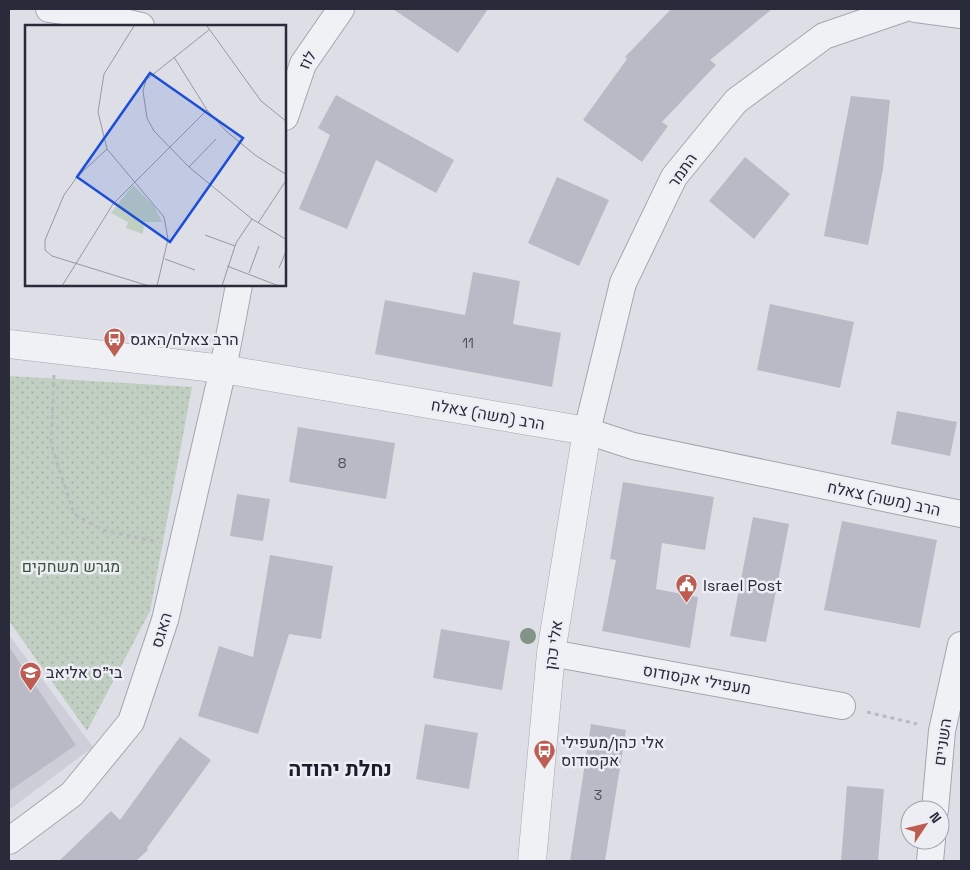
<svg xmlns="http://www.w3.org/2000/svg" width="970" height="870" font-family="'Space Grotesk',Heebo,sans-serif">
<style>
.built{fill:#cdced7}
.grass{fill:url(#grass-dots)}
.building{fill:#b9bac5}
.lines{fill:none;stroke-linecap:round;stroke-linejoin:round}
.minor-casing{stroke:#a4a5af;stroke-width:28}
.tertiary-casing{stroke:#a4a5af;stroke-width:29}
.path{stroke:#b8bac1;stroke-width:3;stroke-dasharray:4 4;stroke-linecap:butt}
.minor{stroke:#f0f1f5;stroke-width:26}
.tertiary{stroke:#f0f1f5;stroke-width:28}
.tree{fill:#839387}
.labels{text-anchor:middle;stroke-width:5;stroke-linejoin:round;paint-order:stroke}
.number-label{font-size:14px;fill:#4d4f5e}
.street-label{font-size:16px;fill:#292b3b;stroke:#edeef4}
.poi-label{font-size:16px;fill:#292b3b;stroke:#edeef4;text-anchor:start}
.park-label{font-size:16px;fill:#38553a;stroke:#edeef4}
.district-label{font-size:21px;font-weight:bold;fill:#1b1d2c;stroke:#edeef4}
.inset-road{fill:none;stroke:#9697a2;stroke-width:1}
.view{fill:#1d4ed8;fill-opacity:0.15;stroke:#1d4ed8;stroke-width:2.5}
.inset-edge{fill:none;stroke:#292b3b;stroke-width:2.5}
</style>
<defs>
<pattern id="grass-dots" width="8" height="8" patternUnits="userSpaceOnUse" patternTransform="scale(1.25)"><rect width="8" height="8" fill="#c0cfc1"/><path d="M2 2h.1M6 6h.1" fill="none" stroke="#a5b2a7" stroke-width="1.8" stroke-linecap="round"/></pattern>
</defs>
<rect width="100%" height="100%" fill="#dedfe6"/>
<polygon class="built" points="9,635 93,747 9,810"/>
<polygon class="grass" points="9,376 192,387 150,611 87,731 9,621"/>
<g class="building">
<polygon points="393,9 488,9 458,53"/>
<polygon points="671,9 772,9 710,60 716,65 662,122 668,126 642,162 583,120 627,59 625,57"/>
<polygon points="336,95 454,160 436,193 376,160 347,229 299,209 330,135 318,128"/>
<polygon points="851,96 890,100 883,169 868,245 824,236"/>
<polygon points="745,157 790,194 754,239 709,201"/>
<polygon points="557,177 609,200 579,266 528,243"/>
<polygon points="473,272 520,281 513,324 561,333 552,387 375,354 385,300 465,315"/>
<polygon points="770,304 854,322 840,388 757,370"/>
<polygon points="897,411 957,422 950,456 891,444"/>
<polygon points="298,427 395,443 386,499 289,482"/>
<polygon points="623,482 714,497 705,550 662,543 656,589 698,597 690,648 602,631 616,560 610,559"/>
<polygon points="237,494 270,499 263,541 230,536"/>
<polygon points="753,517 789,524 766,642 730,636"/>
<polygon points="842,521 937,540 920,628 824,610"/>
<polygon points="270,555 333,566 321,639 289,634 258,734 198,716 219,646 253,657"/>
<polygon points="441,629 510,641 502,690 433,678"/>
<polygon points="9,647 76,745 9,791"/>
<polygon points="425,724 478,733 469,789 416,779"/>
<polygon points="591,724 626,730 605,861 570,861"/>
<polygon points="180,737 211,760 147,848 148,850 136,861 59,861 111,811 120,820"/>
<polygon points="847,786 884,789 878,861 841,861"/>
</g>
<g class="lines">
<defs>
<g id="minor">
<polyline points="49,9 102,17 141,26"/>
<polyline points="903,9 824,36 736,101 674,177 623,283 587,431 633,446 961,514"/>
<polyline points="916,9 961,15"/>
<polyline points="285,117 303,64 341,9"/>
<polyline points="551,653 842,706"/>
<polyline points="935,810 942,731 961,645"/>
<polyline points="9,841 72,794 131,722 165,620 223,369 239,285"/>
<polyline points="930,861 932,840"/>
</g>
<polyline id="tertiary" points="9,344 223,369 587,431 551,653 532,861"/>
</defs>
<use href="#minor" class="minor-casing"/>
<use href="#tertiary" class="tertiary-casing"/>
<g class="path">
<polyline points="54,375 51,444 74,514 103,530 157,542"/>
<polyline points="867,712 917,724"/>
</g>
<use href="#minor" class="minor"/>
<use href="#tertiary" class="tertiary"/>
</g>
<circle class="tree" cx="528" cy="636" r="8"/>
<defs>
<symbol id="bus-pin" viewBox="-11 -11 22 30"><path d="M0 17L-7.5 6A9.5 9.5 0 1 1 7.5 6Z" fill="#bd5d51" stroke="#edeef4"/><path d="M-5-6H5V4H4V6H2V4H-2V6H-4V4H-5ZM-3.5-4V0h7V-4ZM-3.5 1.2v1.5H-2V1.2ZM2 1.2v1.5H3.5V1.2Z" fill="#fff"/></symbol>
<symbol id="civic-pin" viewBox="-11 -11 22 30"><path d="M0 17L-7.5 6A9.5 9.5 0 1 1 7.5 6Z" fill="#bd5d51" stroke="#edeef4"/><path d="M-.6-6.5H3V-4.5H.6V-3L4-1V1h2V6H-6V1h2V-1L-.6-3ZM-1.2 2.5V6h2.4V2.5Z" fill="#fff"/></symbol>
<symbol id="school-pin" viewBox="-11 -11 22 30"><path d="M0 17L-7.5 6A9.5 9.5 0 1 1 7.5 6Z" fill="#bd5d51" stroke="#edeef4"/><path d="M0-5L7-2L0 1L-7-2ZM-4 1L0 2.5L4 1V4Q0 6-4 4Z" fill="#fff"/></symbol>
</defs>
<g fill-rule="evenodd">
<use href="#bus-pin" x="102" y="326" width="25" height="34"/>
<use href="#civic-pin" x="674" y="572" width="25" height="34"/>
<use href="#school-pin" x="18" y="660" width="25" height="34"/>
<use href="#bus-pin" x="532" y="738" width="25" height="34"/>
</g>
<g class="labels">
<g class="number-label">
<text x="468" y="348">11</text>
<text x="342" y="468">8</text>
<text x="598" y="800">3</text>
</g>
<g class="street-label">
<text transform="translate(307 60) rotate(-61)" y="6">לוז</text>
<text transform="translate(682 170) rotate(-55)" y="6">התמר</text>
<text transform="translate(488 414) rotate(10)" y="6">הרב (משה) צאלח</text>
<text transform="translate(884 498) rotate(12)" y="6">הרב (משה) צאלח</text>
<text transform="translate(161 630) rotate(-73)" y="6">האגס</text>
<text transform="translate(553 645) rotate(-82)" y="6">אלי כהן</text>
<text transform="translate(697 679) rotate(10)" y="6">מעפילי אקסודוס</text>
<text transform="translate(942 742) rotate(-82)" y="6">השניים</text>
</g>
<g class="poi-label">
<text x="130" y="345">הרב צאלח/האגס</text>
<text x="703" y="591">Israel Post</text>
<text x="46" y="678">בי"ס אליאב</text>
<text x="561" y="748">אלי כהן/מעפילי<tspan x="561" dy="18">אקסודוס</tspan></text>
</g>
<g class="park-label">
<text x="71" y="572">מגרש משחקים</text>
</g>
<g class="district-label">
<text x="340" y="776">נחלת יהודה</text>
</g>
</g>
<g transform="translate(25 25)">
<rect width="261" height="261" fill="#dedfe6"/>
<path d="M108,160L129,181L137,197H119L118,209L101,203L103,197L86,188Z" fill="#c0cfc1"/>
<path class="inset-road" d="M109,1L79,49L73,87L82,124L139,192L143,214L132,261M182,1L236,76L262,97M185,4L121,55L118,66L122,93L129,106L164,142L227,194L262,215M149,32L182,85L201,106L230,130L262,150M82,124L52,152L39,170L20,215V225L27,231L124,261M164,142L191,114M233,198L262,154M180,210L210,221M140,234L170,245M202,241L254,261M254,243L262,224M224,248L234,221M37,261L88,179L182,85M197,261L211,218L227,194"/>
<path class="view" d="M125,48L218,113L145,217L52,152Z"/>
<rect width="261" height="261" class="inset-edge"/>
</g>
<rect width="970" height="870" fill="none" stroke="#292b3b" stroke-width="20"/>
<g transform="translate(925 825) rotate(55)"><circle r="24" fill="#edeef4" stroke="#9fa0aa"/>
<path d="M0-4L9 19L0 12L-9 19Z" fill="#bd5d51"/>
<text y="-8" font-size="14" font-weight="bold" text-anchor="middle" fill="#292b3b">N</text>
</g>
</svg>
^^^^^^^^
▶ _What needs to be done_
What lines in the data hold the word "middle"? Return them.

▶ _Answer space_
.labels{text-anchor:middle;stroke-width:5;stroke-linejoin:round;paint-order:stroke}
<text y="-8" font-size="14" font-weight="bold" text-anchor="middle" fill="#292b3b">N</text>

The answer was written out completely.